群山の渓谷
大道
今度は藤木君に登山家の見た大峰の話を一つ願ひます。
藤木
私は余り大峰自体をよく知らない。国立公園として今後登山家を迎へる施設が何か、坂田さんあたり御計画がありますか。
露木
今は管理だけしてしてゐましたね、事業の行は予算の関係で何もやつてないんです。それで協会とか大軌とか、さういふ処の開発を待つより仕方ないので、今後何年かで徹底するか見当がつかぬ。
藤木
先刻大峰大台は山林の山であり岩の山であると申されましたが、そういふ意味からいへば日本屈指の処だと思ひますし、特徴をもつた処ですが、私も一つそれに加へて渓谷美も日本一だと思ふ。また海岸の紀州方面のお話もあつたが、いはゆる秩父古成層を流れる渓谷といふものは一寸他ではこれだけの処は少ない。従つて水も綺麗だしいはゆるはことが廊下とかゞあつて、それの大きくなつたのが瀞(どろ)で、あらゆる水の形、姿の美しいこと、いろいろのものをもつてゐる。特に渓谷美では北山川、吉野川の上流方面は立派なものをもつてゐる。最前お話の北山川下りなど他にもさういふものがないでもないが、非常に変化に富んでをつていゝ。
上平
大体この国立公園の吉野群山といはれてゐる処ですが、昭和十年辺りから、阪神の代表的登山団体は例年渓谷ルートの征服といひますか、さういふことをやつてゐるんですけれども、それに参加される方には概してお年寄が多いんですがね。さういふ方は矢張り山よりも渓谷と仰言やる。大体渓谷と申しましても本当のエキスパートの狭谷と、半分遊覧といふ峡谷とありますが、北山川は後者に属します。探検に属する方では先づ大峰山を中心として、弥山川、川迫川、前鬼川なんか有名です。処が大台を中心にしたものは、峡谷としましては大杉谷と東ノ川とがありますが、どちらかといふと大台を中心にした方が規模が大きい。東ノ川といふのは南に流れてゐるので非常に豪壮な内にも明るい。
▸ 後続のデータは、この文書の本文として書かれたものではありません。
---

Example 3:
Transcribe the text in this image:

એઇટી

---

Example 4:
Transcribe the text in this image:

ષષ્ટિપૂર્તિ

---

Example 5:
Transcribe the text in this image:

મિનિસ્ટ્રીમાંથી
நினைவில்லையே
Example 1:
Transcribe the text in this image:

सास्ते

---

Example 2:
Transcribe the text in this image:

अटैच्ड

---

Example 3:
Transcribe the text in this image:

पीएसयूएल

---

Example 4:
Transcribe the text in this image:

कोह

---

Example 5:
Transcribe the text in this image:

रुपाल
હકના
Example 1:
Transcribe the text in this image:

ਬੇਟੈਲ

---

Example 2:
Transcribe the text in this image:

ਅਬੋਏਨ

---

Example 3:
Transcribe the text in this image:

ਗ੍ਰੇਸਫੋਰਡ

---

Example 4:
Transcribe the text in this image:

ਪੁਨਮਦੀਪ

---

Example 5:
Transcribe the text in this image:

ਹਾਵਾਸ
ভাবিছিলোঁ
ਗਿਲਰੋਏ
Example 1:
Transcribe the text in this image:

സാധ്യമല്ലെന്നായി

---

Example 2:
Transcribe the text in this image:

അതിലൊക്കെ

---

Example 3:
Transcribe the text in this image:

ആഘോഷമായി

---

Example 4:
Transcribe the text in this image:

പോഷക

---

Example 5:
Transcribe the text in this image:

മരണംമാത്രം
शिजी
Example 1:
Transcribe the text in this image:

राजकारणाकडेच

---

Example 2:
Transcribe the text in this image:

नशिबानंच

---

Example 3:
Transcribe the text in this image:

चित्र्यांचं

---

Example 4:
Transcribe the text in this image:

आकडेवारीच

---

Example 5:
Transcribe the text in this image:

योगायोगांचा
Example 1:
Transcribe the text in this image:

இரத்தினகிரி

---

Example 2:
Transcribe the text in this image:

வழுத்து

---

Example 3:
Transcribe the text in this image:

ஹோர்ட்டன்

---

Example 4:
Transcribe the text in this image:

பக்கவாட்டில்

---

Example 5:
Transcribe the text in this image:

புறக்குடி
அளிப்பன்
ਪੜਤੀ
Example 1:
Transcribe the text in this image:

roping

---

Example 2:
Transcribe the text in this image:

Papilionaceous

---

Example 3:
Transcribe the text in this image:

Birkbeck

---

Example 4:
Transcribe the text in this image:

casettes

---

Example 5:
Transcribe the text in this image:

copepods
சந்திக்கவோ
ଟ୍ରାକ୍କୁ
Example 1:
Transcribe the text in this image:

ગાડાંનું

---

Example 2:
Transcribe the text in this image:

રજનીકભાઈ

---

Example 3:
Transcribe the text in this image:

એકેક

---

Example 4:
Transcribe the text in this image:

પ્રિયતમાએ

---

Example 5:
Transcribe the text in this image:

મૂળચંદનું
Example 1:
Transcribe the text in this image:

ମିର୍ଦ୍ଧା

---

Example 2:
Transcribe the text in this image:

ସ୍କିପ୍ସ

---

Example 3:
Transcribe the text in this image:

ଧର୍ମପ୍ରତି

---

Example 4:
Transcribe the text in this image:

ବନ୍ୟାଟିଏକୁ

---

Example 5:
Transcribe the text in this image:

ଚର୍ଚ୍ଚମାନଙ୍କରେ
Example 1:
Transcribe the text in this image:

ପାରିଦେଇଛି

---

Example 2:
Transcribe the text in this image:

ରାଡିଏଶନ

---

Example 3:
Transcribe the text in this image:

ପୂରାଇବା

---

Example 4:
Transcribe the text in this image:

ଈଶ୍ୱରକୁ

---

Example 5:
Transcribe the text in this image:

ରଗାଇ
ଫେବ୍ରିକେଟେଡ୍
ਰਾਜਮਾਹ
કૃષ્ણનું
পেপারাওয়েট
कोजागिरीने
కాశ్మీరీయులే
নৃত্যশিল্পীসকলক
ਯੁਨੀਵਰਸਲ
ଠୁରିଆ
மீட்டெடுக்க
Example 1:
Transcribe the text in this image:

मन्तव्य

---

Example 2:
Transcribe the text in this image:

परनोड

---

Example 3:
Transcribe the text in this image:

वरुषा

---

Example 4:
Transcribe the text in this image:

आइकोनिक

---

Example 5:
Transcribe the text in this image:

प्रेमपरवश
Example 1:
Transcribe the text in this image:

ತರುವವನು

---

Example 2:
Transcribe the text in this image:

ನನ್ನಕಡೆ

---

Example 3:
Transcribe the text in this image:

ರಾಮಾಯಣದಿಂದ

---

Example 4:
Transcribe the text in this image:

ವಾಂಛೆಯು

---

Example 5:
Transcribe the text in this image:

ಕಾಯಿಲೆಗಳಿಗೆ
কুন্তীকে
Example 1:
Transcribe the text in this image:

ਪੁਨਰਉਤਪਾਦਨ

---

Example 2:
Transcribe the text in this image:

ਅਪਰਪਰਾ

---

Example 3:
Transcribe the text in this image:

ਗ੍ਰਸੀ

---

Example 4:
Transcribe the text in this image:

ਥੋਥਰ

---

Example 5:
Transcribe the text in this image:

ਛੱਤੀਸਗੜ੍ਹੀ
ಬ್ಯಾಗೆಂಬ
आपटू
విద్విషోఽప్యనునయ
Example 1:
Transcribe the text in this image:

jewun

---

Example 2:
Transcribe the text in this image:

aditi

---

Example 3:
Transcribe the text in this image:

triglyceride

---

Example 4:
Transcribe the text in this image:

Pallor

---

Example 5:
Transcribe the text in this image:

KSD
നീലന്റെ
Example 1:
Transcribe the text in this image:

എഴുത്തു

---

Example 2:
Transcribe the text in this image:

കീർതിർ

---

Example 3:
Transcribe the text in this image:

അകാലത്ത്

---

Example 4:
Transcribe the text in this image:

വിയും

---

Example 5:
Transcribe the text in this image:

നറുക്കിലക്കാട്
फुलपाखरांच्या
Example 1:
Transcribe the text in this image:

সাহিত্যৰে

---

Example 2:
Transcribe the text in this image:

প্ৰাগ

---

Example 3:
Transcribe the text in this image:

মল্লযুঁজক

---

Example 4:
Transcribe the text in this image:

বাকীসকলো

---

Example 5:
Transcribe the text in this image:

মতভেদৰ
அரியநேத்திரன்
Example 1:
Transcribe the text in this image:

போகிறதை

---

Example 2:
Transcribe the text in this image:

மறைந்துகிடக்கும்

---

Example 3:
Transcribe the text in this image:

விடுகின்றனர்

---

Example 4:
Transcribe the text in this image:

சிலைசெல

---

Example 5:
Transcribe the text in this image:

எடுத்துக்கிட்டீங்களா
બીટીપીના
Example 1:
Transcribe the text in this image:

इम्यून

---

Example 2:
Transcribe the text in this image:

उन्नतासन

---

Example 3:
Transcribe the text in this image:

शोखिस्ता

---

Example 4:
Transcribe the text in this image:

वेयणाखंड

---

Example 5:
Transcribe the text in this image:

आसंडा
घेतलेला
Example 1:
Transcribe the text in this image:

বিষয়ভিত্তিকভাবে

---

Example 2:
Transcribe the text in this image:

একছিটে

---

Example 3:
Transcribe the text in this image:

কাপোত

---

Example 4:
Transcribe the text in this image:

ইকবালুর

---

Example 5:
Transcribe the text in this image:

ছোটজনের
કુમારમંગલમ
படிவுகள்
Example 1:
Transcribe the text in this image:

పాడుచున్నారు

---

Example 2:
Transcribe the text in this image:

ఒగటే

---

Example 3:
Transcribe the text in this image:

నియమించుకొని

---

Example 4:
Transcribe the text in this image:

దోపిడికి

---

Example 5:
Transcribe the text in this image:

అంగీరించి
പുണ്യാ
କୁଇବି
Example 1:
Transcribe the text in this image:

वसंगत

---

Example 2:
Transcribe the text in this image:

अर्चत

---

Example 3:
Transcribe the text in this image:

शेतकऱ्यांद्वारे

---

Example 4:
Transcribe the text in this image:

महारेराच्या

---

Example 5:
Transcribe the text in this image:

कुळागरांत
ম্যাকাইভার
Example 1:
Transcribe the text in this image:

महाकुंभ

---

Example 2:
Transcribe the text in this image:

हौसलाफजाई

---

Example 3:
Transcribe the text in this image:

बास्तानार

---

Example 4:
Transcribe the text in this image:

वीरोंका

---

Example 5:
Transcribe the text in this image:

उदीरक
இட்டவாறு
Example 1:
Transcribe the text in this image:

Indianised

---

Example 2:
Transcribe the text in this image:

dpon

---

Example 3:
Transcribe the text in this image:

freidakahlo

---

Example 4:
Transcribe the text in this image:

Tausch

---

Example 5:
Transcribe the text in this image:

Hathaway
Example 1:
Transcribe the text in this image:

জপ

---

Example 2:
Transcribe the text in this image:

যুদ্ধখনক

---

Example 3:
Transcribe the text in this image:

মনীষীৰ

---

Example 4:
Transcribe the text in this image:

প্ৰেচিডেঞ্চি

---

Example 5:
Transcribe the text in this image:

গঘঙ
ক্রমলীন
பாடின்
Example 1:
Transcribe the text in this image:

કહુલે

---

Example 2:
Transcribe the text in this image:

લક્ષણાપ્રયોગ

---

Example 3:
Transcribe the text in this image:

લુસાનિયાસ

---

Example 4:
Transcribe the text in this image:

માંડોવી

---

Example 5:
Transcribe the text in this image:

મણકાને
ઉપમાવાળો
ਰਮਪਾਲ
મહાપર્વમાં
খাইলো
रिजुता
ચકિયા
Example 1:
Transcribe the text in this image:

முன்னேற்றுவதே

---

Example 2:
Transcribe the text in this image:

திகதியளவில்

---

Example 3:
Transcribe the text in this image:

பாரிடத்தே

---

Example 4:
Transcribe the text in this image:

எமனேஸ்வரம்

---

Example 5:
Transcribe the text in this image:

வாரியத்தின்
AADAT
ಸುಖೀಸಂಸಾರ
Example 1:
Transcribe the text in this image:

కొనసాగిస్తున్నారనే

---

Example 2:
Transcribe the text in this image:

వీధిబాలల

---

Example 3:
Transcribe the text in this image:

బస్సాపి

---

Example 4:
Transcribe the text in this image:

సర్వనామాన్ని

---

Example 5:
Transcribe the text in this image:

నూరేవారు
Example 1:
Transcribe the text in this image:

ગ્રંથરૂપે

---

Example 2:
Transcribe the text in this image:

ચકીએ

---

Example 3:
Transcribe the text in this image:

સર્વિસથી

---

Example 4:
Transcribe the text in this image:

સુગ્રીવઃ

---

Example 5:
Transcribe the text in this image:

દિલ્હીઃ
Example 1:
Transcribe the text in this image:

大杉谷は非常に珍しい形の瀧が多いのです。さういふ特徴をもつてゐる。殊に一般に大台ケ原として知られている大蛇(だいじやぐら)から西瀧中瀧、千石邊(せんごくぐらほと)りの谷を底から眺めた豪壮さといふものは他には一寸ない丁度蝋燭を立てた様な岩や、茶壺岩といふやうな岩が立つてゐる。大台の東側に面した岸壁の内に一つ千石といふのがあります。昭和十一年に私共そこを通りました時には、恐らく大阪ビルを二十位も合せたやうな大きさだろうといつてましたが去年大台教会から簡単に行けるやうにコースを作つたのですが、その上に私は道標を立てに行つた時、試みにどれ位の高さがあるか石を投げて見ました。岩の上から木につかまつて石の行方を見てゐますと、下に落ちた音は勿論聞こへませぬが、下の栂(とが)に当つてその木の葉の動くまでの時間を計つて見ますと、早いので九秒、遅いのは十一秒位かゝります。以て如何に大台が大きいかといふことが判りますが、先ほど大峰は岩の山、大台は樹木の山といふお話もありましたが、山の上はさうですが下から眺めると決してさうでない。大台の方が新しい岩登りの道場は幾らでもありますが去年は下市から洞川に行くまでに川合といふ処がありますが、川合から入つた八丁磧(はちてうかわら)にキャンプをしましたが、こんな気持ちのいゝキャンプは初めてゞした。仏法僧の声を聞きながら寝て、早朝そこを立つて弥山の小屋に泊まる予定で、食糧なんかそこから川合に返してしまつて、それから弥山川の谷を登ります。ザイルを上からずつと前日に下げて置いて、それを使つて登つて初めて成功したのでありますが、十八人のパーテイでしたが、五十尋位(ひろぐらい)の綱を使はなければならぬ処もあり、それを越えるに一人に五分も七分もかゝつたりして予定通り弥山に着けなかつた。弥山から川合の方に下る道に打つつからなければならぬのに、幾ら行つても判らない、日は暮れるし途中で泊まりましたが翌朝山の方に二三丁登つて見るとその道があつた。それを登ると支流との合流点があつた。支流に入つて行つたので本流の方は覆流(ふくりう)になつてゐて草などが茂つて谷があるといふことが判らなかつた。それでさういふ失敗をした訳ですが、弥山川なんかも新しい意味の非常に面白い処と思います。北山川の方はこれと比べると大変のんびりしてをります。